— Travail à faire —
A) Actualisez le texte sur le cobalt en RDC en commençant par « L’exploitation minière artisanale » et en allant jusqu'à « travers le monde. », avec « ASM » remplacé par « EMAPE ».
B) Poursuivez le texte sur le cobalt en RDC à partir de sa dernière phrase.

— Extrait du texte —
▼
L’exploitation minière artisanale et à petite échelle (Artisanal small-scale mining/ASM) contribue à hauteur de 15 à 30 % à la production de cobalt en République démocratique du Congo, selon un rapport publié le 8 février par le Geneva Center for Business and Human Rights (GCBHR), un centre de recherche rattaché à l'École d'économie et de gestion de Genève.

Le rapport souligne que l’ASM constitue désormais une réalité commerciale dans ce pays d’Afrique centrale, qui fournit plus de 70% du cobalt utilisé dans les batteries rechargeables à travers le monde.

En RDC, l'exploitation minière artisanale et à petite échelle représente en effet plus de 10% de la production mondiale de cobalt, ce qui en fait le deuxième plus grand fournisseur de ce métal à l’échelle planétaire, derrière l’exploitation minière industrielle à grande échelle dans ce même pays.
▲
— Données fournies —
▼
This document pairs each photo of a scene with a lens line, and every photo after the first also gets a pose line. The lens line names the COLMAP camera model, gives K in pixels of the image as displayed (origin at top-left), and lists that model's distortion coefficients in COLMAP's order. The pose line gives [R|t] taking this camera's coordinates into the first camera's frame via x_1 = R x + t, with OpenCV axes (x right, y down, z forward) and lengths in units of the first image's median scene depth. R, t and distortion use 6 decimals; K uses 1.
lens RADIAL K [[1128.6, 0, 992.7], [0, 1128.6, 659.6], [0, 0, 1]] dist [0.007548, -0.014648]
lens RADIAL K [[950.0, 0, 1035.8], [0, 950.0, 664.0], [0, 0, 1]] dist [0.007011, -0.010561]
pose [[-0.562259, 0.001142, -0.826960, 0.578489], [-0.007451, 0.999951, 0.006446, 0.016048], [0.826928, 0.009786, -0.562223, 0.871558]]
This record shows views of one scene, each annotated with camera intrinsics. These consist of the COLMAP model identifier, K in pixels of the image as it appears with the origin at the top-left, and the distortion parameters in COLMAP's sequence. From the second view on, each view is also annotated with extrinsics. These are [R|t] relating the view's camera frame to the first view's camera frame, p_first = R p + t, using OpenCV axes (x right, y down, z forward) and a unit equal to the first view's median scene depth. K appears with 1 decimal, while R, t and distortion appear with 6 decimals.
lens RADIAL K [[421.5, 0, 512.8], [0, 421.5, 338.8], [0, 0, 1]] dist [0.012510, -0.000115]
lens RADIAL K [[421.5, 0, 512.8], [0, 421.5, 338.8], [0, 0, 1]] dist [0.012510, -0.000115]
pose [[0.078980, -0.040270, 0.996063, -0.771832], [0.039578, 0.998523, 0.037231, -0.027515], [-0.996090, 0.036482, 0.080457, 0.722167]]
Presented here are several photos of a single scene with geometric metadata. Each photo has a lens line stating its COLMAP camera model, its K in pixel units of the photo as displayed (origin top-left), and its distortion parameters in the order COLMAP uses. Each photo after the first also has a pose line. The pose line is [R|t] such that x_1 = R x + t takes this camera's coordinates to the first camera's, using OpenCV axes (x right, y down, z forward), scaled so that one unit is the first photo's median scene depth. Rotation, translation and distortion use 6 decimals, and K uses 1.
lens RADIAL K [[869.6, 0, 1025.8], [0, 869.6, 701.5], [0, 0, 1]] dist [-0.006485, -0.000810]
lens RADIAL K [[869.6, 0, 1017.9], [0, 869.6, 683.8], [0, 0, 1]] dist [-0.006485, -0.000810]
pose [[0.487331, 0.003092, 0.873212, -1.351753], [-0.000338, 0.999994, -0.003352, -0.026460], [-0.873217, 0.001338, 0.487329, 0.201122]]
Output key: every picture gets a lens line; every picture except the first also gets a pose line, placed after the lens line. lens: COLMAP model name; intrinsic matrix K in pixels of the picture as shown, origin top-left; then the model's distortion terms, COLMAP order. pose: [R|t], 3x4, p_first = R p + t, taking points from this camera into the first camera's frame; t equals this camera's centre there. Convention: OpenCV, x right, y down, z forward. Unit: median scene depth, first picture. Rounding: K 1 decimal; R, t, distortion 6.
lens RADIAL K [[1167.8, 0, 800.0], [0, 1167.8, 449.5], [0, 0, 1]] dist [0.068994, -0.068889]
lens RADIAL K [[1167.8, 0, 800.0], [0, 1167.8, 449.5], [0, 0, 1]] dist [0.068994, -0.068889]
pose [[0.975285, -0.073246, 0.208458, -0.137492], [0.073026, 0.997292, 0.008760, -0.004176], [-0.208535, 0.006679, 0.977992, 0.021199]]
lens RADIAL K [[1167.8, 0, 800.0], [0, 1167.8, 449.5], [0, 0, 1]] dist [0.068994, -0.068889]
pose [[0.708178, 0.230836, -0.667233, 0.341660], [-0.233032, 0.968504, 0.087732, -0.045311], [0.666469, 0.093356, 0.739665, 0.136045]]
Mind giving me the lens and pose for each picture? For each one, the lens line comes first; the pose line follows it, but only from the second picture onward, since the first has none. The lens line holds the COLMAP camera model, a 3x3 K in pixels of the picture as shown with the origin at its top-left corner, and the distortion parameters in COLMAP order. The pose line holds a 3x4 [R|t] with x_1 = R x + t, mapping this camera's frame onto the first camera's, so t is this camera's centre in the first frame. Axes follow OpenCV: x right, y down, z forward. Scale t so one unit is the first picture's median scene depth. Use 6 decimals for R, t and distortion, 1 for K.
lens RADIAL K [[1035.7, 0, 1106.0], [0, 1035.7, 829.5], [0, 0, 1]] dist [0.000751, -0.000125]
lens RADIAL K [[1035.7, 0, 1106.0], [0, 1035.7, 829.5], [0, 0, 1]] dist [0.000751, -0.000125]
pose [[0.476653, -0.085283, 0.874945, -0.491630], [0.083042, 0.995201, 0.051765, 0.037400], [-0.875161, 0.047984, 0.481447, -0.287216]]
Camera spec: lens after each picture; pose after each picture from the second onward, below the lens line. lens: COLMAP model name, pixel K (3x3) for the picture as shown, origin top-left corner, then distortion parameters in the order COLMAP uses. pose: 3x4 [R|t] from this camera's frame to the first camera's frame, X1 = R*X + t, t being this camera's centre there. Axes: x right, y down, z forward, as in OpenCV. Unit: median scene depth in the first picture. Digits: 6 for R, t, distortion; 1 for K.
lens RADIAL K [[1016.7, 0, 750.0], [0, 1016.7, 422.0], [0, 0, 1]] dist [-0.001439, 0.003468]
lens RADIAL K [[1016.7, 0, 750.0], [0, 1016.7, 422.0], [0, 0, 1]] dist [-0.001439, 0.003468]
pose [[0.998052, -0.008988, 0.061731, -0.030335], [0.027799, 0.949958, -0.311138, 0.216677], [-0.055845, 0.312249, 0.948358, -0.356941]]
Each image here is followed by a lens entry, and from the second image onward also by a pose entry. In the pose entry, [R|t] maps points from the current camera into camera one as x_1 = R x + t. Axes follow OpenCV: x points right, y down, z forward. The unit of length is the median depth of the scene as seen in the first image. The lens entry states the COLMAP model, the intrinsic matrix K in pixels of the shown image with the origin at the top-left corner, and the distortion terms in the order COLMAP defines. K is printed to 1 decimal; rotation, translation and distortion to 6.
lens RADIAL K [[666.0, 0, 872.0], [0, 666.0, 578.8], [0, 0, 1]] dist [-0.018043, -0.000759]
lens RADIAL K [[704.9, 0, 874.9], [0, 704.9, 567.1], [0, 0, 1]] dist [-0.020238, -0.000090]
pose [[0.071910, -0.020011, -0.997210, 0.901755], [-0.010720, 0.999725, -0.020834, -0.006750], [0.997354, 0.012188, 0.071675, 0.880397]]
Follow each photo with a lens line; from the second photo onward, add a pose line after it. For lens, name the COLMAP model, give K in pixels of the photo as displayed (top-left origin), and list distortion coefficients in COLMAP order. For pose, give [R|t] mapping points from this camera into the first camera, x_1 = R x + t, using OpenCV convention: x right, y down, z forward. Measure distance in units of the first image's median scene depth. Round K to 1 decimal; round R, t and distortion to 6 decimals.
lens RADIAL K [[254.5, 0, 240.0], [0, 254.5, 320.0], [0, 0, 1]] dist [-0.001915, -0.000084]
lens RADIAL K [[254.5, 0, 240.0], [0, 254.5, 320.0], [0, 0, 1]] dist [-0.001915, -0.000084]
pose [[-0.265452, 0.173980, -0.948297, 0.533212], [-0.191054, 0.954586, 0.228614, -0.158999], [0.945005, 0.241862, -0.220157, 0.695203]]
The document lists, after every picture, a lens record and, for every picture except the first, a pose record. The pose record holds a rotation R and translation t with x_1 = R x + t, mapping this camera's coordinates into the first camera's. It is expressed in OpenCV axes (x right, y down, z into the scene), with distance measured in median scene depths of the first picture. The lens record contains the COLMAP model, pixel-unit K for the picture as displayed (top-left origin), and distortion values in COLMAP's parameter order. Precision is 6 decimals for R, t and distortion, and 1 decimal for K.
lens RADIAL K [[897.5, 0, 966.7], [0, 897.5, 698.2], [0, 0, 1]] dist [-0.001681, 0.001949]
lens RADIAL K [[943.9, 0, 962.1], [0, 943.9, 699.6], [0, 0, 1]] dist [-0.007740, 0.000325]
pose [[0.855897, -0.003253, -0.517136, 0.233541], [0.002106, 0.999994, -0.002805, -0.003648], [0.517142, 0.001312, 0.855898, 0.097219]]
▲
— Corrigé des exercices —
A)
L’exploitation minière artisanale et à petite échelle (Artisanal small-scale mining/EMAPE) contribue à hauteur de 15 à 30 % à la production de cobalt en République démocratique du Congo, selon un rapport publié le 8 février par le Geneva Center for Business and Human Rights (GCBHR), un centre de recherche rattaché à l'École d'économie et de gestion de Genève.

Le rapport souligne que l’EMAPE constitue désormais une réalité commerciale dans ce pays d’Afrique centrale, qui fournit plus de 70% du cobalt utilisé dans les batteries rechargeables à travers le monde.

B)
L’ASM offre également des opportunités d’emploi à des centaines de milliers de mineurs en RDC et nourrit des millions de personnes. En réalité, elle génère beaucoup plus d’emplois que l’exploitation minière à grande échelle, qui fait largement appel à des machines plutôt qu’à des humains. Mais de nombreuses entreprises utilisatrices de cobalt évitent de s’approvisionner en ce métal produit par des mineurs artisanaux pour ne pas encourager le manque de respect des règles de sécurité et le travail des enfants dans les mines.

Le Geneva Center for Business and Human Rights estime cependant qu’au regard du rôle central que joue l’exploitation minière artisanale dans la production de cobalt en RDC le fait d’éviter l’achat du métal issu de cette activité revient à nier les réalités du marché. 

Le centre de recherche, qui s’efforce d’identifier des modèles d'affaires alliant bénéfices et respect des droits humains, estime que les multinationales achetant du cobalt doivent encourager la formalisation de l’exploitation minière artisanale en RDC. D’autant plus que la demande mondiale de cobalt devrait se multiplier par quatre d’ici 2030 et que seul ce pays dispose des ressources et des capacités de production nécessaires pour répondre à l’essentiel de cette demande.

La formalisation de l’exploitation minière artisanale et à petite échelle consiste à faire entrer les activités informelles rémunératrices de l’exploitation minière artisanale dans le secteur formel en fixant et en appliquant des normes fondamentales en matière de droits humains pour le processus d’extraction.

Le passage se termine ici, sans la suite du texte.